:: Data supplied ::

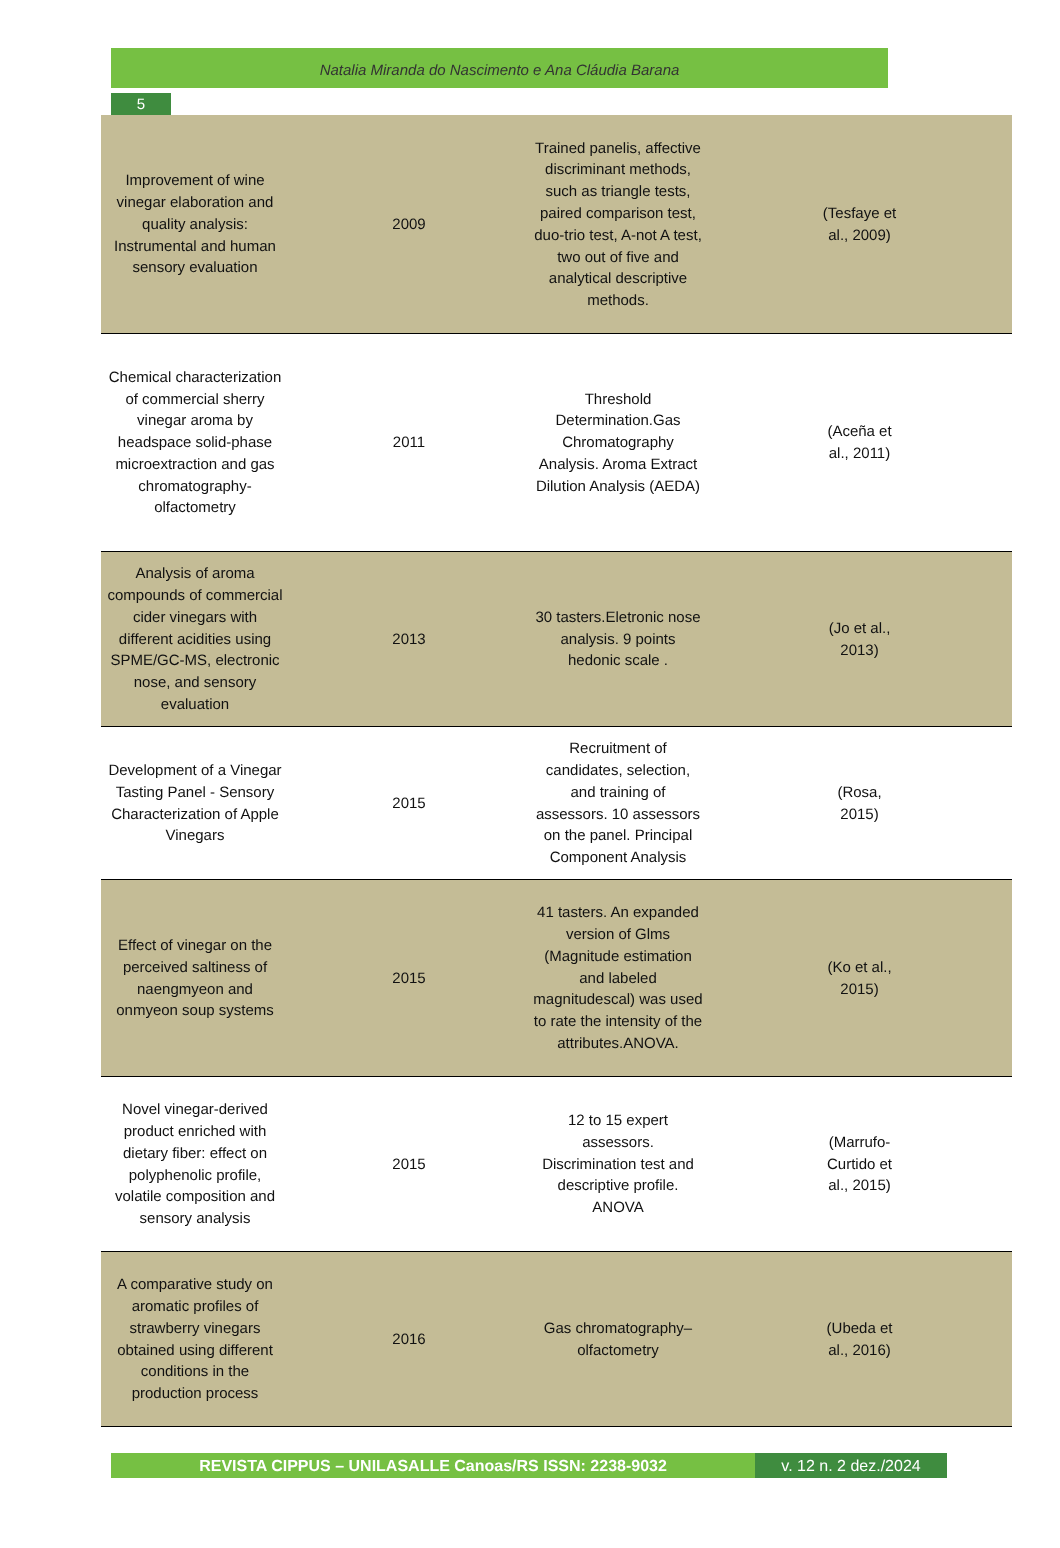Natalia Miranda do Nascimento e Ana Cláudia Barana
5
| Improvement of wine vinegar elaboration and quality analysis: Instrumental and human sensory evaluation | 2009 | Trained panelis, affective discriminant methods, such as triangle tests, paired comparison test, duo-trio test, A-not A test, two out of five and analytical descriptive methods. | (Tesfaye et al., 2009) |
| Chemical characterization of commercial sherry vinegar aroma by headspace solid-phase microextraction and gas chromatography-olfactometry | 2011 | Threshold Determination.Gas Chromatography Analysis. Aroma Extract Dilution Analysis (AEDA) | (Aceña et al., 2011) |
| Analysis of aroma compounds of commercial cider vinegars with different acidities using SPME/GC-MS, electronic nose, and sensory evaluation | 2013 | 30 tasters.Eletronic nose analysis. 9 points hedonic scale . | (Jo et al., 2013) |
| Development of a Vinegar Tasting Panel - Sensory Characterization of Apple Vinegars | 2015 | Recruitment of candidates, selection, and training of assessors. 10 assessors on the panel. Principal Component Analysis | (Rosa, 2015) |
| Effect of vinegar on the perceived saltiness of naengmyeon and onmyeon soup systems | 2015 | 41 tasters. An expanded version of Glms (Magnitude estimation and labeled magnitudescal) was used to rate the intensity of the attributes.ANOVA. | (Ko et al., 2015) |
| Novel vinegar-derived product enriched with dietary fiber: effect on polyphenolic profile, volatile composition and sensory analysis | 2015 | 12 to 15 expert assessors. Discrimination test and descriptive profile. ANOVA | (Marrufo- Curtido et al., 2015) |
| A comparative study on aromatic profiles of strawberry vinegars obtained using different conditions in the production process | 2016 | Gas chromatography–olfactometry | (Ubeda et al., 2016) |
REVISTA CIPPUS – UNILASALLE Canoas/RS ISSN: 2238-9032 v. 12 n. 2 dez./2024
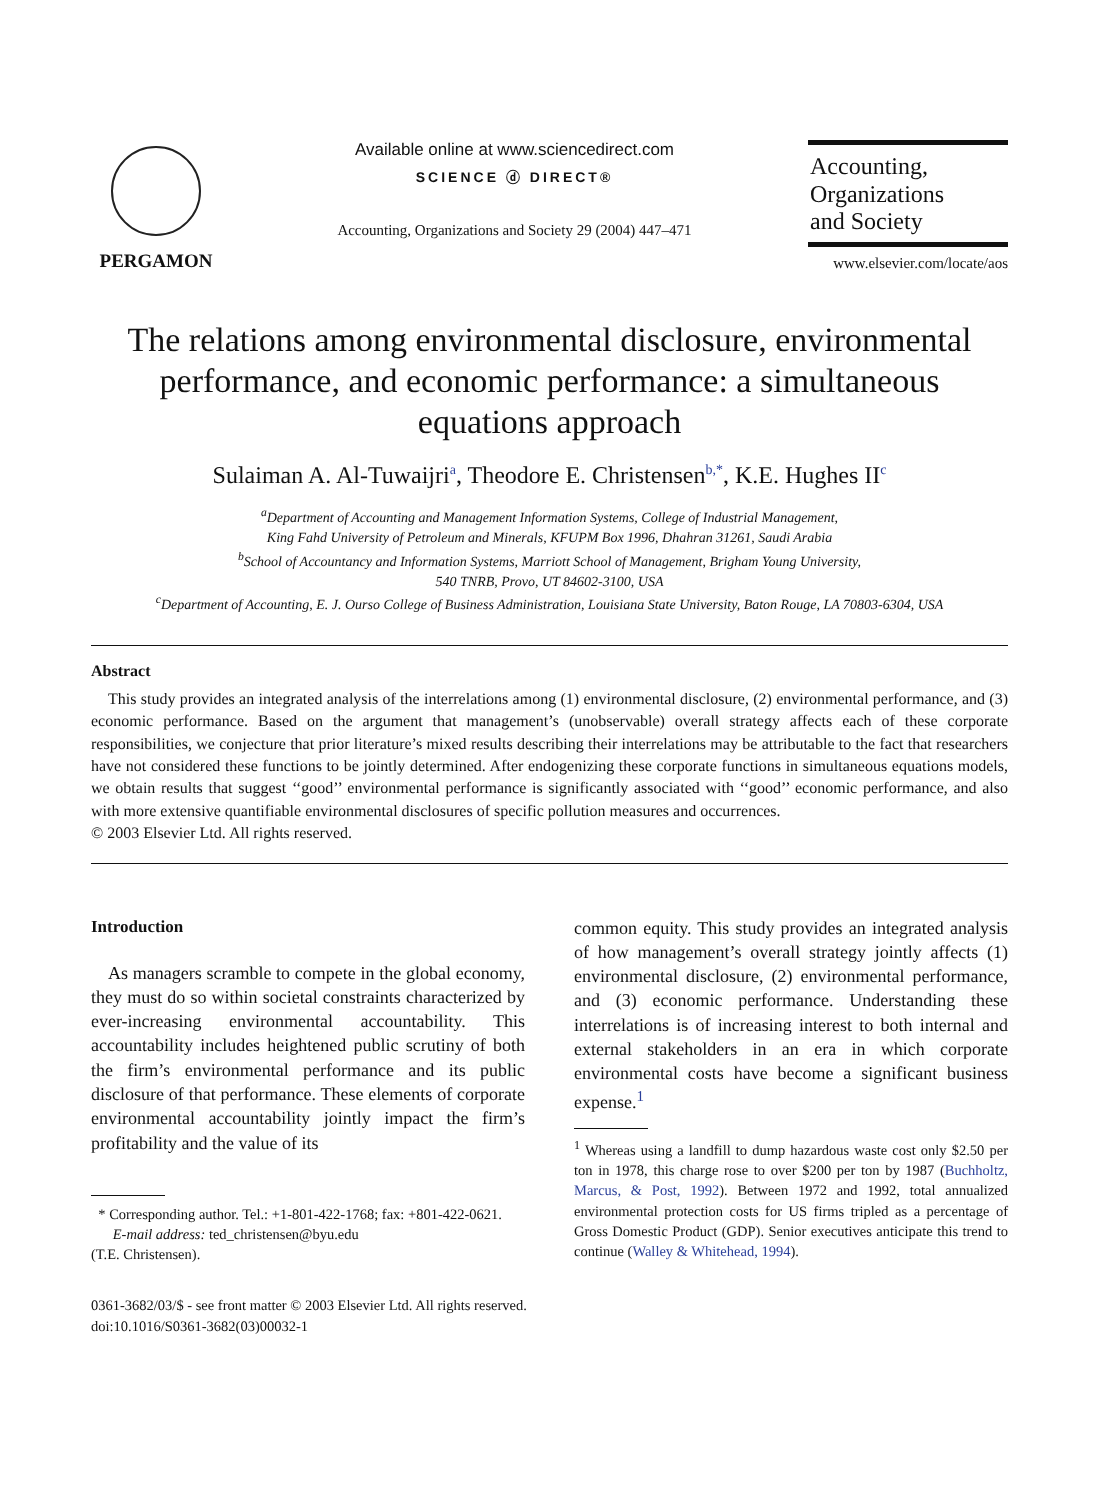PERGAMON Available online at www.sciencedirect.com
SCIENCE ⓓ DIRECT®
Accounting, Organizations and Society 29 (2004) 447–471
Accounting,
Organizations
and Society
www.elsevier.com/locate/aos
The relations among environmental disclosure, environmental performance, and economic performance: a simultaneous equations approach
Sulaiman A. Al-Tuwaijri<sup>a</sup>, Theodore E. Christensen<sup>b,*</sup>, K.E. Hughes II<sup>c</sup>
<sup>a</sup> Department of Accounting and Management Information Systems, College of Industrial Management,
King Fahd University of Petroleum and Minerals, KFUPM Box 1996, Dhahran 31261, Saudi Arabia
<sup>b</sup> School of Accountancy and Information Systems, Marriott School of Management, Brigham Young University,
540 TNRB, Provo, UT 84602-3100, USA
<sup>c</sup> Department of Accounting, E. J. Ourso College of Business Administration, Louisiana State University, Baton Rouge, LA 70803-6304, USA
Abstract
This study provides an integrated analysis of the interrelations among (1) environmental disclosure, (2) environmental performance, and (3) economic performance. Based on the argument that management’s (unobservable) overall strategy affects each of these corporate responsibilities, we conjecture that prior literature’s mixed results describing their interrelations may be attributable to the fact that researchers have not considered these functions to be jointly determined. After endogenizing these corporate functions in simultaneous equations models, we obtain results that suggest ‘‘good’’ environmental performance is significantly associated with ‘‘good’’ economic performance, and also with more extensive quantifiable environmental disclosures of specific pollution measures and occurrences.
© 2003 Elsevier Ltd. All rights reserved.
Introduction
As managers scramble to compete in the global economy, they must do so within societal constraints characterized by ever-increasing environmental accountability. This accountability includes heightened public scrutiny of both the firm’s environmental performance and its public disclosure of that performance. These elements of corporate environmental accountability jointly impact the firm’s profitability and the value of its
* Corresponding author. Tel.: +1-801-422-1768; fax: +801-422-0621.
E-mail address: ted_christensen@byu.edu
(T.E. Christensen).
common equity. This study provides an integrated analysis of how management’s overall strategy jointly affects (1) environmental disclosure, (2) environmental performance, and (3) economic performance. Understanding these interrelations is of increasing interest to both internal and external stakeholders in an era in which corporate environmental costs have become a significant business expense.<sup>1</sup>
<sup>1</sup> Whereas using a landfill to dump hazardous waste cost only $2.50 per ton in 1978, this charge rose to over $200 per ton by 1987 (Buchholtz, Marcus, & Post, 1992). Between 1972 and 1992, total annualized environmental protection costs for US firms tripled as a percentage of Gross Domestic Product (GDP). Senior executives anticipate this trend to continue (Walley & Whitehead, 1994).
0361-3682/03/$ - see front matter © 2003 Elsevier Ltd. All rights reserved.
doi:10.1016/S0361-3682(03)00032-1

:::

Problem description = Give back exactly the lines of the listing above that run from the line with "Sulaiman A. Al-Tuwaijri<sup>a</sup>, Theodore" to the line with "<sup>a</sup> Department of", inclusive.

Exercise solution =
Sulaiman A. Al-Tuwaijri<sup>a</sup>, Theodore E. Christensen<sup>b,*</sup>, K.E. Hughes II<sup>c</sup>
<sup>a</sup> Department of Accounting and Management Information Systems, College of Industrial Management,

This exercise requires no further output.